Wrong Finding On Jurisdictional Question?

  1. The first ground of appeal and the second ground of appeal are directed to the judge's finding on the jurisdictional question. Again, even if one overlooks inadequacies of expression of the grounds of appeal, and even if a challenge to the judge's finding on the jurisdictional question were to be made good, one would once again be in a situation of the appellate court exercising its own discretion in relation to the facts of the case.

  1. For all these reasons, I am of the view that the appellant has not established that the appeal is one that falls within s 101(2)(r). In those circumstances the appropriate order is to order that the Notice of Appeal be struck out.

Costs of Appeal

  1. The decision to which I have come raises questions about both the appropriate order for costs of the appeal and of the notice of motion that has been argued today. UCPR 51.41 provides:

"(1) A respondent who objects to the competency of an appeal must, by notice of motion filed and served on all other parties to the appeal within 28 days after service on the respondent of the notice of appeal, apply to the Court for an order dismissing the appeal as incompetent.'

(2) If the respondent fails to comply with subrule (1) and the appeal is nevertheless dismissed as incompetent:

(a) the respondent is not entitled to costs of the appeal unless the Court otherwise orders, and

(b) the Court may order the respondent to pay the appellant any costs of the appeal proving useless or unnecessary."

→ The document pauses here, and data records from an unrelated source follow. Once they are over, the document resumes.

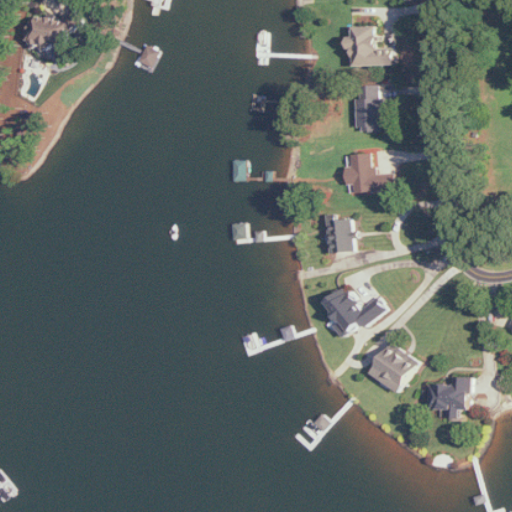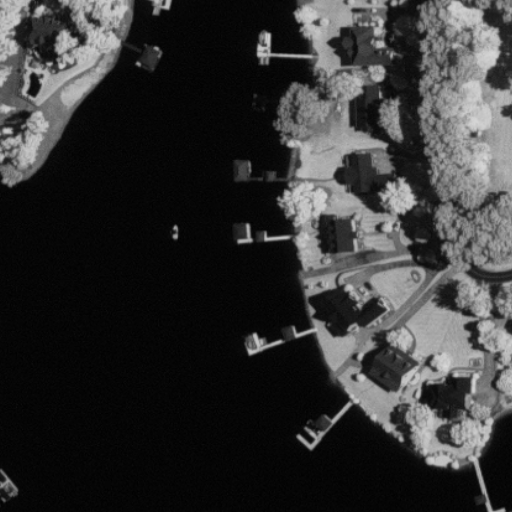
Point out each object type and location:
building: (60, 32)
building: (374, 47)
building: (377, 109)
road: (448, 157)
building: (374, 175)
building: (348, 234)
road: (411, 261)
road: (429, 293)
building: (361, 312)
building: (401, 367)
building: (459, 397)
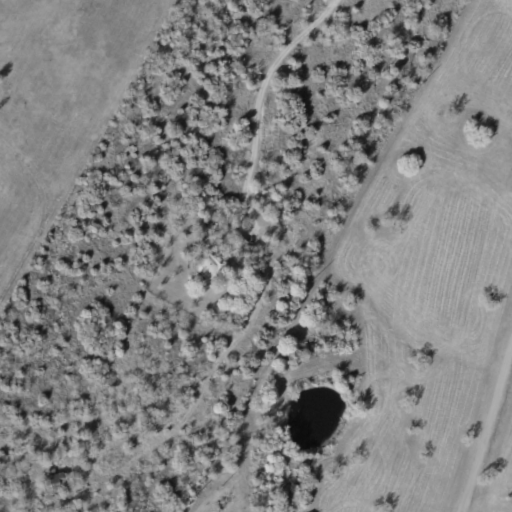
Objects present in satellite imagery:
building: (110, 3)
building: (68, 4)
building: (82, 21)
building: (141, 38)
building: (436, 122)
building: (498, 173)
building: (240, 243)
building: (208, 267)
building: (197, 278)
road: (484, 421)
building: (151, 423)
building: (226, 448)
building: (55, 483)
building: (236, 507)
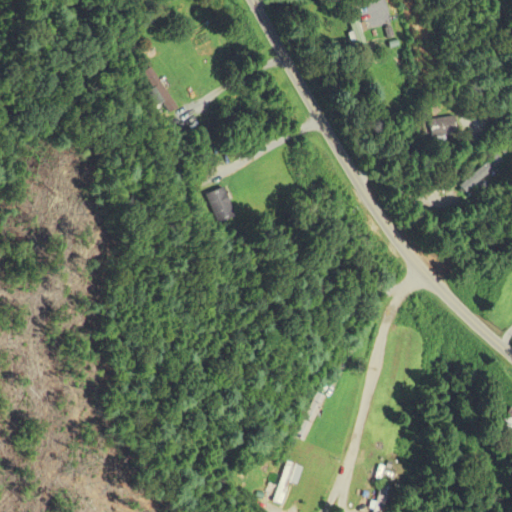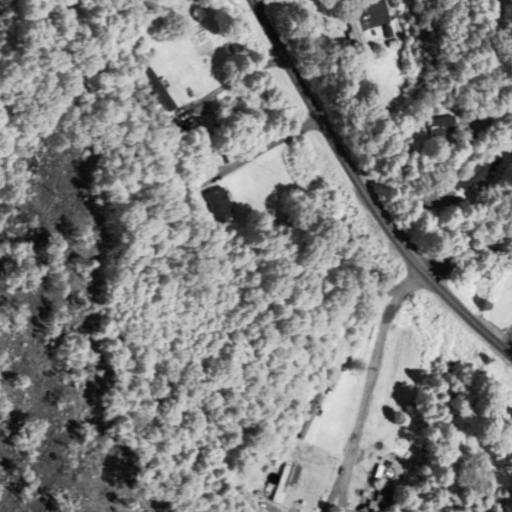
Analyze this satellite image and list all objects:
road: (241, 77)
building: (159, 86)
building: (451, 129)
building: (482, 177)
road: (365, 192)
building: (220, 205)
road: (372, 386)
building: (314, 417)
building: (289, 483)
building: (386, 498)
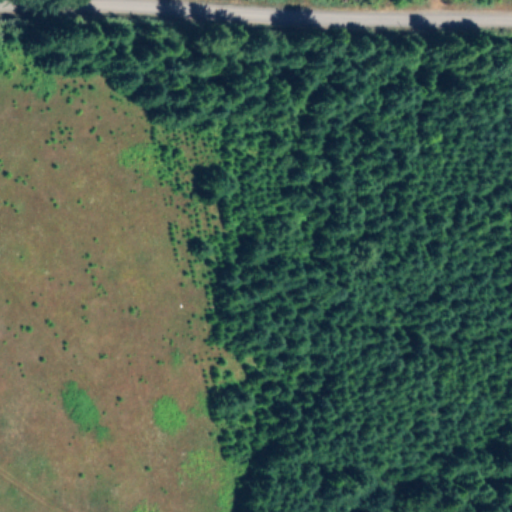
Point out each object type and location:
road: (256, 11)
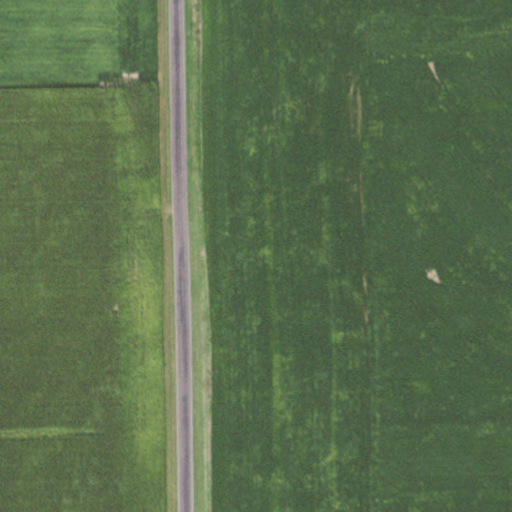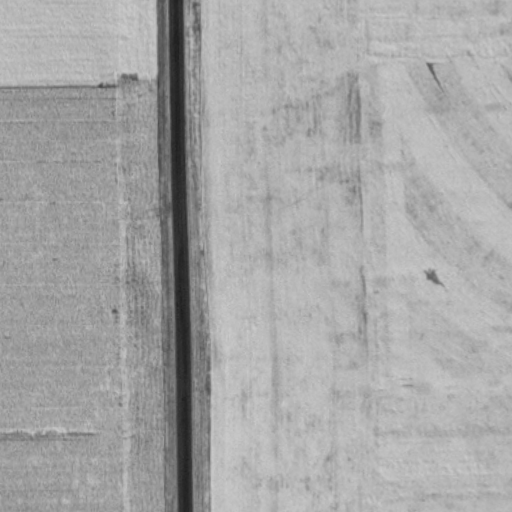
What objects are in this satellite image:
road: (178, 256)
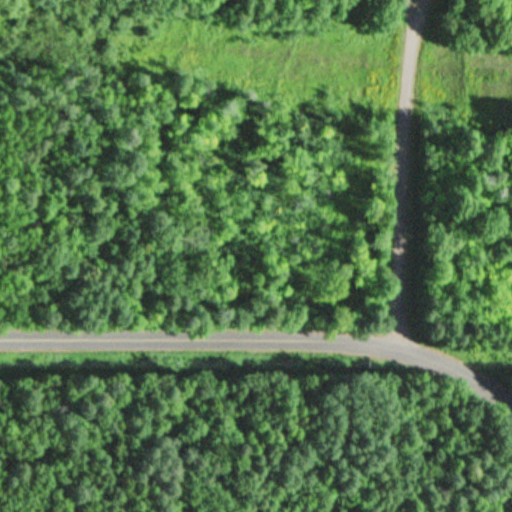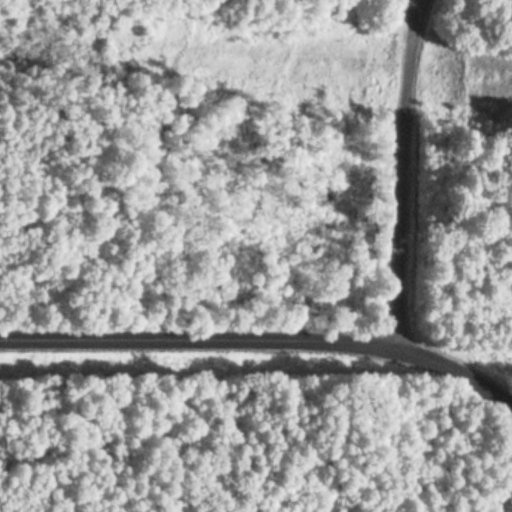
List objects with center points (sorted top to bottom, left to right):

  1. In the present case rule 51.41(1) was not complied with. The Notice of Appeal was filed on 4 November 2010 and it was only on 14 April 2011 that the formal notice of motion seeking to strike out the Notice of Appeal was filed. It is true that the objection to competency was foreshadowed at the directions hearing on 2 February 2011, but even that was well outside the twenty eight day period.

  1. In support of a submission that the Appellant should bear the costs of the appeal Mr Hanrahan, for the Respondent, points out that there was no affidavit of competence filed with the Notice of Appeal, as the relevant Rule requires, and the first statement of grounds for competence was the affidavit of Mr Olszanicki of 4 April 2011 which contains a ground that is unsustainable.

  1. There is, however, no evidence of any correspondence between the solicitors pointing out the lack of an affidavit as to competence. In these circumstances, I am not persuaded that it is appropriate to displace the prima facie rule provided by UCPR 51.41. Thus I propose to make no provision for the costs of the appeal.

Costs of Notice of Motion

  1. The costs of the notice of motion seeking the order that I have granted are, it seems to me, in a different situation. UCPR 51.41(2)(a) deals with the general costs of the appeal, not with the costs of a notice of motion seeking to have an appeal struck out as incompetent. Concerning such a notice of motion, the prima facie position that costs should follow the event continues to apply. I have not been persuaded that there is any reason why that prima facie position should not apply concerning the costs of the notice of motion.

  1. I order the Appellant to pay the costs of the notice of motion filed by the Respondent on 14 April 2011.